TASK DESCRIPTION
Render the source text in the items below as a JSON list of strings, one string per line, with blank lines left out. Leave the pictures out of your answer.

----- SUPPLIED RECORDS -----

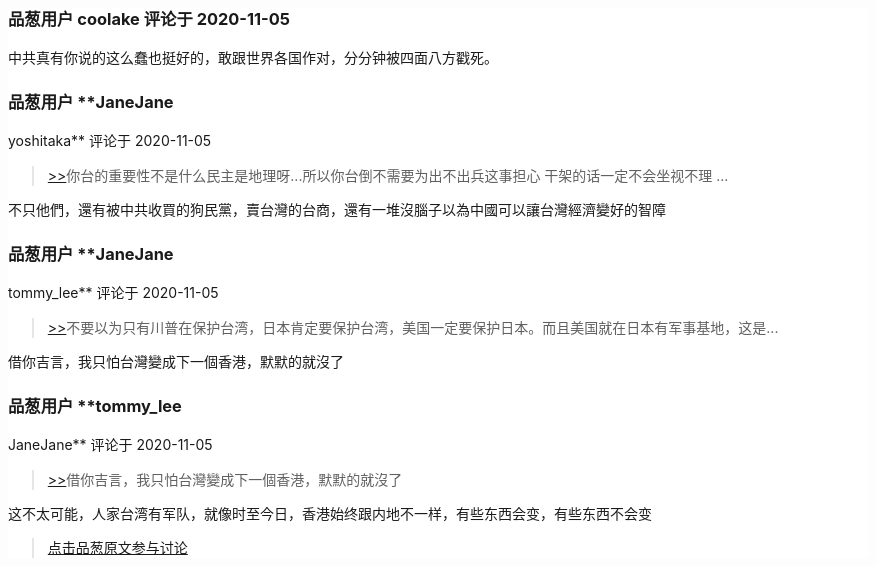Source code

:             
### 品葱用户 **coolake** 评论于 2020-11-05
        
中共真有你说的这么蠢也挺好的，敢跟世界各国作对，分分钟被四面八方戳死。
        


            
### 品葱用户 **JaneJane 
yoshitaka** 评论于 2020-11-05
        
> [\>>]( "/article/item_id-534958#")你台的重要性不是什么民主是地理呀...所以你台倒不需要为出不出兵这事担心 干架的话一定不会坐视不理 ...

  
不只他們，還有被中共收買的狗民黨，賣台灣的台商，還有一堆沒腦子以為中國可以讓台灣經濟變好的智障
        


            
### 品葱用户 **JaneJane 
tommy_lee** 评论于 2020-11-05
        
> [\>>]( "/article/item_id-534660#")不要以为只有川普在保护台湾，日本肯定要保护台湾，美国一定要保护日本。而且美国就在日本有军事基地，这是...

  
借你吉言，我只怕台灣變成下一個香港，默默的就沒了
        


            
### 品葱用户 **tommy_lee 
JaneJane** 评论于 2020-11-05
        
> [\>>]( "/article/item_id-535234#")借你吉言，我只怕台灣變成下一個香港，默默的就沒了

  
  
这不太可能，人家台湾有军队，就像时至今日，香港始终跟内地不一样，有些东西会变，有些东西不会变
        






> [点击品葱原文参与讨论](https://pincong.rocks/article/25893)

-----

RESPONSE TO THIS TASK
[
  "Source code",
  ":             ",
  "### 品葱用户 **coolake** 评论于 2020-11-05",
  "中共真有你说的这么蠢也挺好的，敢跟世界各国作对，分分钟被四面八方戳死。",
  "### 品葱用户 **JaneJane ",
  "yoshitaka** 评论于 2020-11-05",
  "> [\\>>]( \"/article/item_id-534958#\")你台的重要性不是什么民主是地理呀...所以你台倒不需要为出不出兵这事担心 干架的话一定不会坐视不理 ...",
  "不只他們，還有被中共收買的狗民黨，賣台灣的台商，還有一堆沒腦子以為中國可以讓台灣經濟變好的智障",
  "### 品葱用户 **JaneJane ",
  "tommy_lee** 评论于 2020-11-05",
  "> [\\>>]( \"/article/item_id-534660#\")不要以为只有川普在保护台湾，日本肯定要保护台湾，美国一定要保护日本。而且美国就在日本有军事基地，这是...",
  "借你吉言，我只怕台灣變成下一個香港，默默的就沒了",
  "### 品葱用户 **tommy_lee ",
  "JaneJane** 评论于 2020-11-05",
  "> [\\>>]( \"/article/item_id-535234#\")借你吉言，我只怕台灣變成下一個香港，默默的就沒了",
  "这不太可能，人家台湾有军队，就像时至今日，香港始终跟内地不一样，有些东西会变，有些东西不会变",
  "> [点击品葱原文参与讨论](https://pincong.rocks/article/25893)"
]